Após a publicação do livro, compreendemos que este poderia ser uma ferramenta eficaz na prevenção do abuso para todas as crianças e, assim a Sheila especificamente, passou a se aprofundar nas Literaturas de abordagem preventivas (LIAPS) identificando em seu estudo de mestrado a eficácia do livro na aquisição de habilidades autoprotetivas, que são chamadas de 3 Rs (erres), “reconhecer, resistir e relatar”. Assim juntamos a prática com os estudos científicos mais atuais, comprovando-se a eficácia do livro para as crianças conseguirem identificar situações potencialmente perigosas para o abuso sexual, resistir e relatar para um adulto de confiança.
Comprovada a efetividade do uso da literatura para atuar na prevenção ao abuso sexual, atestada no artigo “Avaliação de livros infantis brasileiros sobre prevenção de abuso sexual baseada em critérios da literatura”, de Sheila Maria Prado Soma e Lúcia Cavalcanti de Albuquerque Williams, o grupo passou a direcionar seus esforços para a criação, divulgação e realização de ações de capacitação de pais, educadores e outros profissionais que trabalham diretamente com crianças. Recentemente o livro foi objeto de duas pesquisas científicas atestando sua importância e eficácia para a prevenção do abuso sexual infantil.

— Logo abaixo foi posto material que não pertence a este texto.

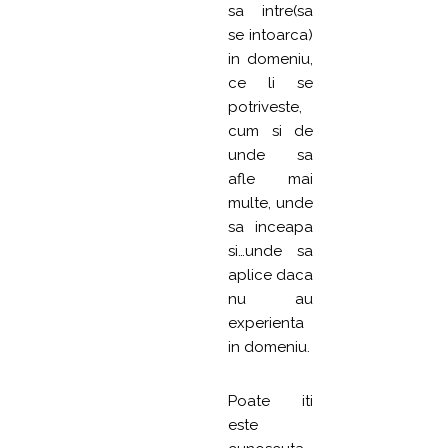
sa intre(sa
se intoarca)
in domeniu,
ce li se
potriveste,
cum si de
unde sa
afle mai
multe, unde
sa inceapa
si…unde sa
aplice daca
nu au
experienta
in domeniu.
Poate iti
este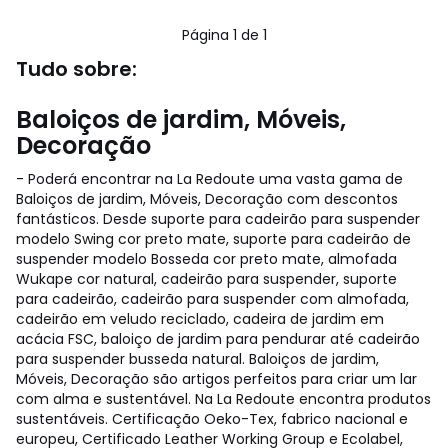
519.00
/
5
€
Página 1 de 1
6%
de
Tudo sobre:
desconto
aplicado.
Baloiços de jardim, Móveis,
Decoração
- Poderá encontrar na La Redoute uma vasta gama de
Baloiços de jardim, Móveis, Decoração com descontos
fantásticos. Desde suporte para cadeirão para suspender
modelo Swing cor preto mate, suporte para cadeirão de
suspender modelo Bosseda cor preto mate, almofada
Wukape cor natural, cadeirão para suspender, suporte
para cadeirão, cadeirão para suspender com almofada,
cadeirão em veludo reciclado, cadeira de jardim em
acácia FSC, baloiço de jardim para pendurar até cadeirão
para suspender busseda natural. Baloiços de jardim,
Móveis, Decoração são artigos perfeitos para criar um lar
com alma e sustentável. Na La Redoute encontra produtos
sustentáveis. Certificação Oeko-Tex, fabrico nacional e
europeu, Certificado Leather Working Group e Ecolabel,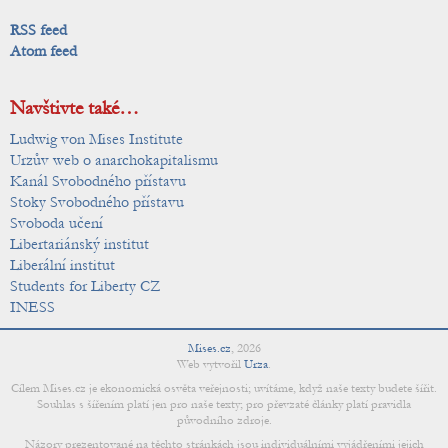
RSS feed
Atom feed
Navštivte také…
Ludwig von Mises Institute
Urzův web o anarchokapitalismu
Kanál Svobodného přístavu
Stoky Svobodného přístavu
Svoboda učení
Libertariánský institut
Liberální institut
Students for Liberty CZ
INESS
Mises.cz
,
2026
Web vytvořil
Urza
.
Cílem Mises.cz je ekonomická osvěta veřejnosti; uvítáme, když naše texty budete šířit.
Souhlas s šířením platí jen pro naše texty; pro převzaté články platí pravidla
původního zdroje.
Názory prezentované na těchto stránkách jsou individuálními vyjádřeními jejich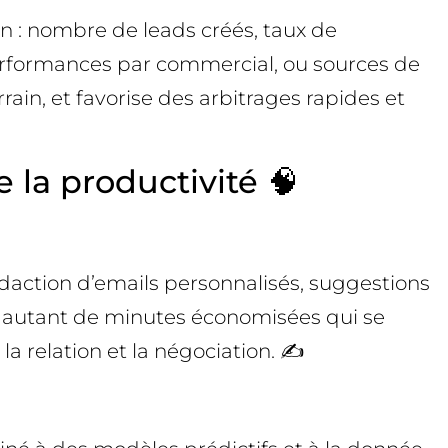
en : nombre de leads créés, taux de
performances par commercial, ou sources de
ain, et favorise des arbitrages rapides et
 la productivité 🧠
édaction d’emails personnalisés, suggestions
 : autant de minutes économisées qui se
 relation et la négociation. ✍️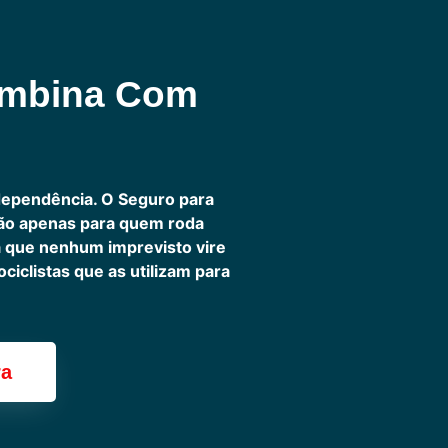
ombina Com
dependência. O Seguro para
não apenas para quem roda
ra que nenhum imprevisto vire
iclistas que as utilizam para
ra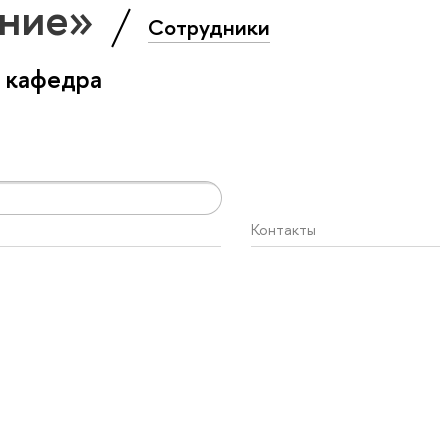
ение»
Сотрудники
 кафедра
Контакты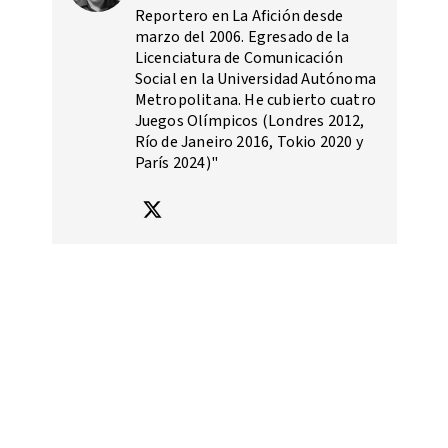
Reportero en La Afición desde
marzo del 2006. Egresado de la
Licenciatura de Comunicación
Social en la Universidad Autónoma
Metropolitana. He cubierto cuatro
Juegos Olímpicos (Londres 2012,
Río de Janeiro 2016, Tokio 2020 y
París 2024)"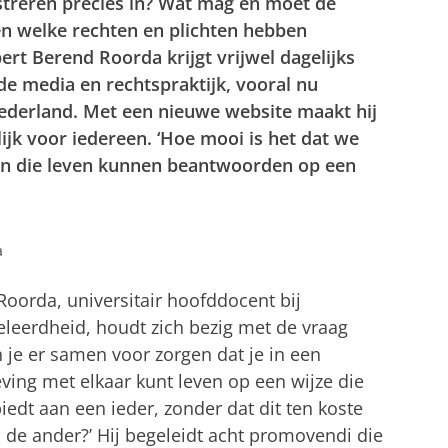
treren precies in? Wat mag en moet de
en welke rechten en plichten hebben
t Berend Roorda krijgt vrijwel dagelijks
de media en rechtspraktijk, vooral nu
 Nederland. Met een nieuwe website maakt hij
lijk voor iedereen. ‘Hoe mooi is het dat we
gen die leven kunnen beantwoorden op een
a
oorda, universitair hoofddocent bij
eleerdheid, houdt zich bezig met de vraag
 je er samen voor zorgen dat je in een
ing met elkaar kunt leven op een wijze die
iedt aan een ieder, zonder dat dit ten koste
 de ander?’ Hij begeleidt acht promovendi die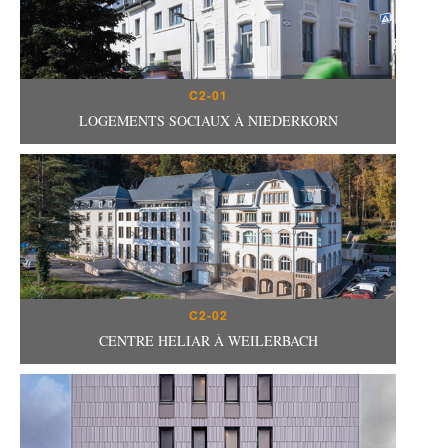
C2-01
LOGEMENTS SOCIAUX À NIEDERKORN
C2-02
CENTRE HELIAR À WEILERBACH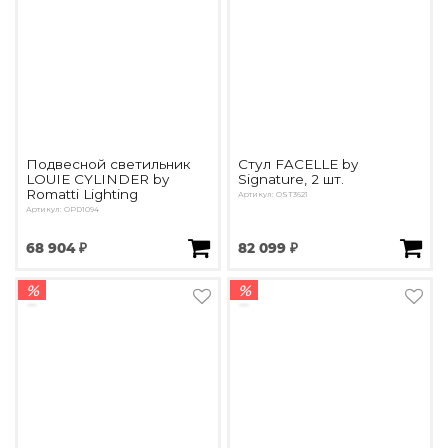
Подвесной светильник
Стул FACELLE by
LOUIE CYLINDER by
Signature, 2 шт.
Romatti Lighting
Артикул: OST3621
Артикул: OPD1094
68 904 ₽
82 099 ₽
%
%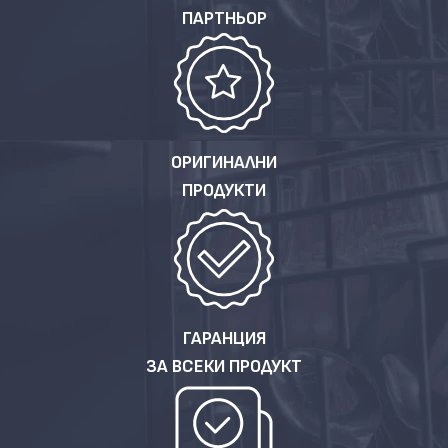
ПАРТНЬОР
ОРИГИНАЛНИ
ПРОДУКТИ
ГАРАНЦИЯ
ЗА ВСЕКИ ПРОДУКТ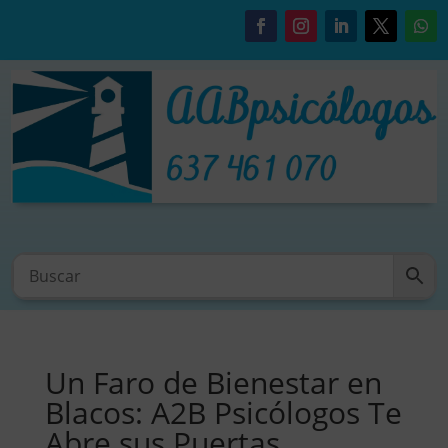
Un Faro de Bienestar en
Blacos: A2B Psicólogos Te
Abre sus Puertas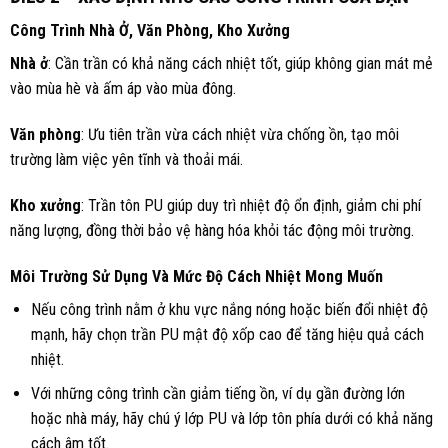
Công Trình Nhà Ở, Văn Phòng, Kho Xưởng
Nhà ở
: Cần trần có khả năng cách nhiệt tốt, giúp không gian mát mẻ
vào mùa hè và ấm áp vào mùa đông.
Văn phòng
: Ưu tiên trần vừa cách nhiệt vừa chống ồn, tạo môi
trường làm việc yên tĩnh và thoải mái.
Kho xưởng
: Trần tôn PU giúp duy trì nhiệt độ ổn định, giảm chi phí
năng lượng, đồng thời bảo vệ hàng hóa khỏi tác động môi trường.
Môi Trường Sử Dụng Và Mức Độ Cách Nhiệt Mong Muốn
Nếu công trình nằm ở khu vực nắng nóng hoặc biến đổi nhiệt độ
mạnh, hãy chọn trần PU mật độ xốp cao để tăng hiệu quả cách
nhiệt.
Với những công trình cần giảm tiếng ồn, ví dụ gần đường lớn
hoặc nhà máy, hãy chú ý lớp PU và lớp tôn phía dưới có khả năng
cách âm tốt.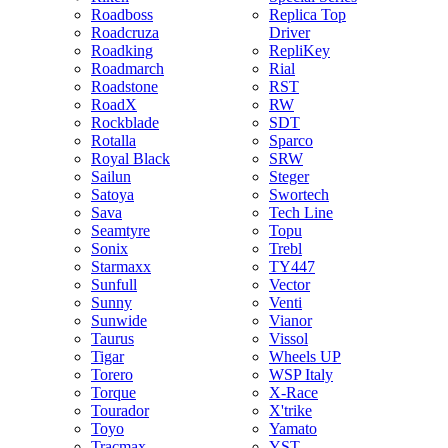
Roadboss
Replica Top
Roadcruza
Driver
Roadking
RepliKey
Roadmarch
Rial
Roadstone
RST
RoadX
RW
Rockblade
SDT
Rotalla
Sparco
Royal Black
SRW
Sailun
Steger
Satoya
Swortech
Sava
Tech Line
Seamtyre
Topu
Sonix
Trebl
Starmaxx
TY447
Sunfull
Vector
Sunny
Venti
Sunwide
Vianor
Taurus
Vissol
Tigar
Wheels UP
Torero
WSP Italy
Torque
X-Race
Tourador
X'trike
Toyo
Yamato
Tracmax
YST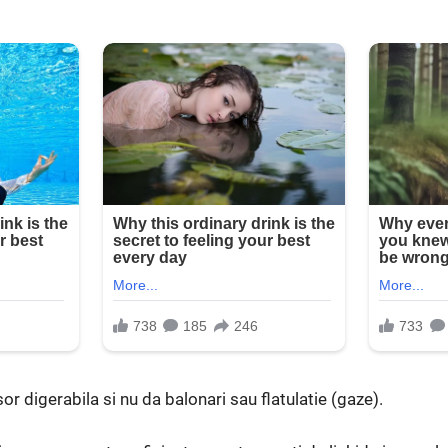
or digerabila si nu da balonari sau flatulatie (gaze).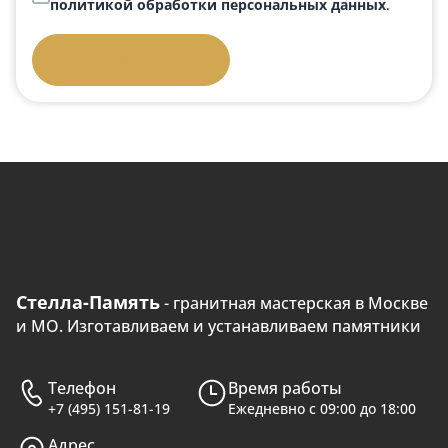
политикой обработки персональных данных
.
Отправить заявку
Стелла-Память
- гранитная мастерская в Москве
и МО. Изготавливаем и устанавливаем памятники
Телефон
Время работы
+7 (495) 151-81-19
Ежедневно с 09:00 до 18:00
Адрес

O Projeto Tartanina cresceu e hoje tem várias iniciativas voltadas a profissionais que lidam diretamente com crianças e adolescentes. Pode nos explicar um pouco mais sobre essa iniciativa?
Ao longo dos anos, observamos a necessidade de ampliar o trabalho de prevenção com as crianças por meio da capacitação de profissionais que lidam diretamente com elas em seu dia a dia, como professores. Entendemos que muitos profissionais se sentiam despreparados para atuarem nesses casos no dia-a-dia. O abuso sexual pode causar inúmeros sintomas em suas vítimas – como comportamentos sexualizados, manipulação dos órgãos sexuais de forma exacerbada, curiosidades sexuais inapropriadas para a idade ou qualquer mudança súbita de comportamento, além de ansiedade, depressão e isolamento. Soma-se ainda os traumas emocionais e psicológicos – principalmente considerando que, na maioria das vezes, o agressor é uma pessoa próxima e que possui vínculos afetivos com a criança.
É diante da gravidade dessa violação que surge a necessidade dos trabalhos preventivos. Nesse sentido, a escola pode ser uma grande aliada, pois tem um importante papel na vida de seus alunos e os professores podem ser referências de confiança para eles. No ambiente escolar, a criança poderá ter acesso às formas de reconhecer, resistir e relatar, que são os pilares do desenvolvimento de habilidades de autoproteção ao abuso sexual. Dessa forma, nós do Projeto Tartanina, estruturamos capacitações de seis a doze horas de duração para profissionais realizarem esse trabalho como agentes de proteção.
Por fim, você teria dicas práticas de como usar o Segredo de Tartanina na prevenção e identificação de situações de abuso sexual infanto-juvenil? Tanto nas salas de aula (para professores e educadores) quanto para pais e responsáveis?
Indicamos usar o ‘Segredo da Tartanina’ com o auxílio de um adulto, por ser uma literatura preventiva. Dessa forma, as crianças podem ter todas as suas dúvidas sanadas. Em um grupo maior de crianças, como na sala de aula, sugerimos a contação de histórias, utilizando recursos como o teatro e fantoches, de acordo com a habilidade de cada professor. Também oferecemos dicas dentro do ‘Manual do adulto’, do Segredo de Tartanina, dividindo a história em módulos ou temas específicos a serem trabalhados, visando a prevenção. Hoje em dia, ainda recebemos várias fotos e relatos de profissionais sobre as experiências em suas salas de aula. Isso é muito enriquecedor!